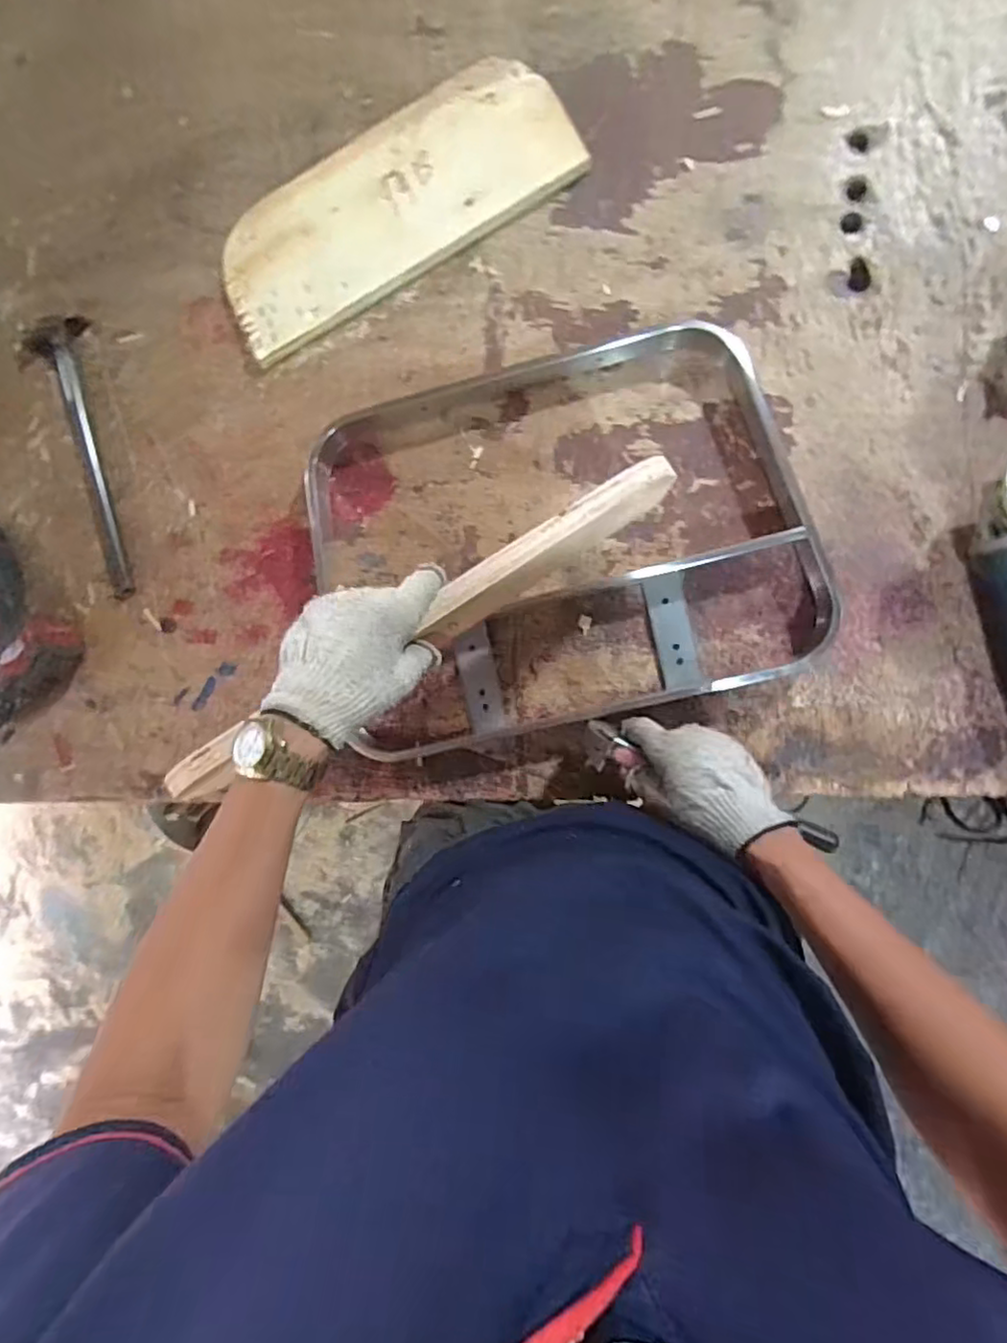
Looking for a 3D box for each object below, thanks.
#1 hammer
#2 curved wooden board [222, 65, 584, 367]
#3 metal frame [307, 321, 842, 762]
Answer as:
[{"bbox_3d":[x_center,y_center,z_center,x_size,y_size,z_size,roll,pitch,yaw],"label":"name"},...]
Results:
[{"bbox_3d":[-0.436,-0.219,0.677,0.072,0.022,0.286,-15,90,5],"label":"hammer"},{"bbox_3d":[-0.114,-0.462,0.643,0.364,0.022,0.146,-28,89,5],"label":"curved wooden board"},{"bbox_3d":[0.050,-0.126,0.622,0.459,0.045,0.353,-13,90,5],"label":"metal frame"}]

▬▬▬▬▬▬

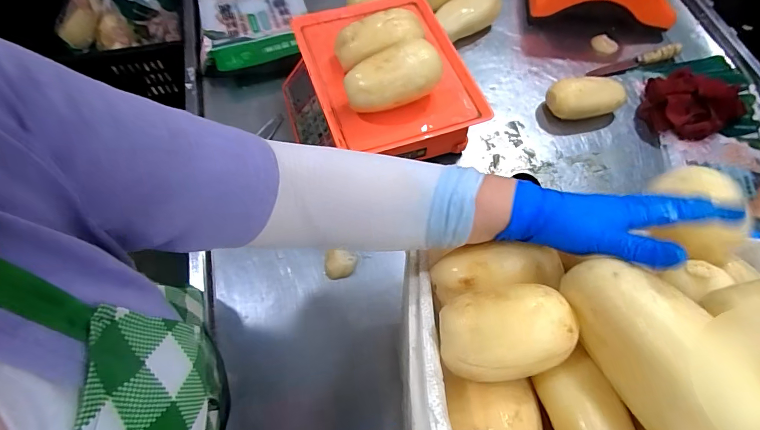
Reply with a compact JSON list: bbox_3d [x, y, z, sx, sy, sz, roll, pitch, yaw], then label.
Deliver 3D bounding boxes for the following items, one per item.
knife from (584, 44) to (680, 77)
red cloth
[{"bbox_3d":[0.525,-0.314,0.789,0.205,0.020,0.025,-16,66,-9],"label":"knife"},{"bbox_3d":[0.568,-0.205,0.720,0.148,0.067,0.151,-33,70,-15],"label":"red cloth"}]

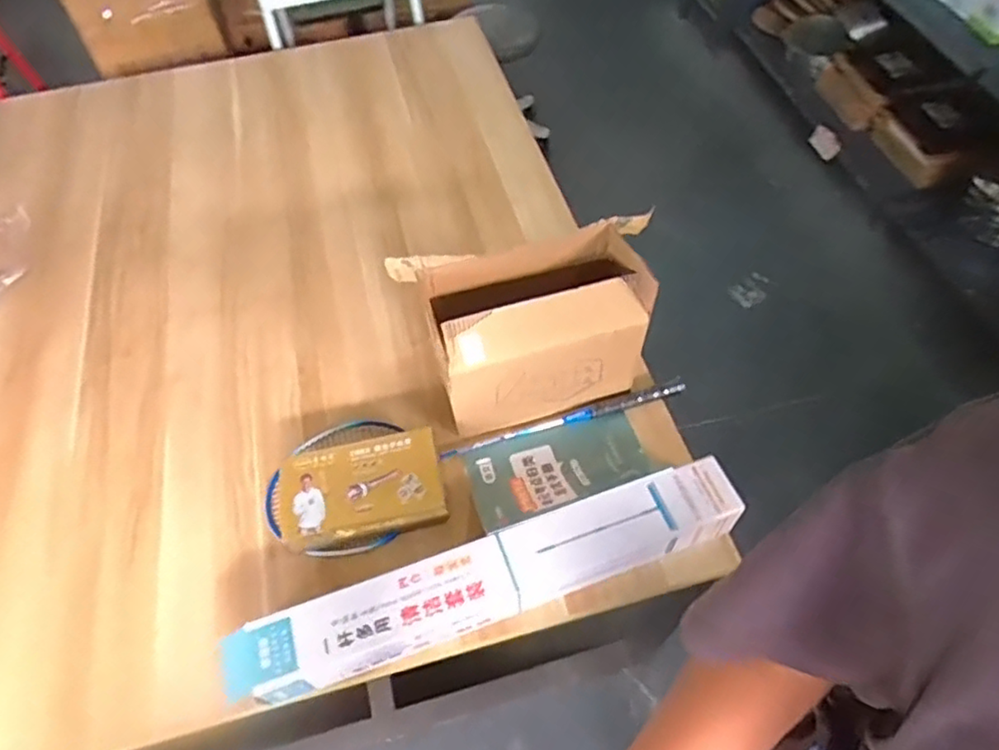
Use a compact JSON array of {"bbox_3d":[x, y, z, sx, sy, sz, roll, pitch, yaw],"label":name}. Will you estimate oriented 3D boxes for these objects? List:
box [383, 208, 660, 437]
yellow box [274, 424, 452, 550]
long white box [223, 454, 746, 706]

▬▬▬▬▬▬

**ASSIGNED TASK**
Collect every line with the string "roll" from the records, and copy each.

**OUTPUT FOR THIS EXERCISE**
[{"bbox_3d":[x_center,y_center,z_center,x_size,y_size,z_size,roll,pitch,yaw],"label":"name"},...]
Reply with a compact JSON list: bbox_3d [x, y, z, sx, sy, sz, roll, pitch, yaw], then label.
Use a compact JSON array of {"bbox_3d":[x, y, z, sx, sy, sz, roll, pitch, yaw],"label":name}. Will you estimate oriented 3D boxes for these objects? List:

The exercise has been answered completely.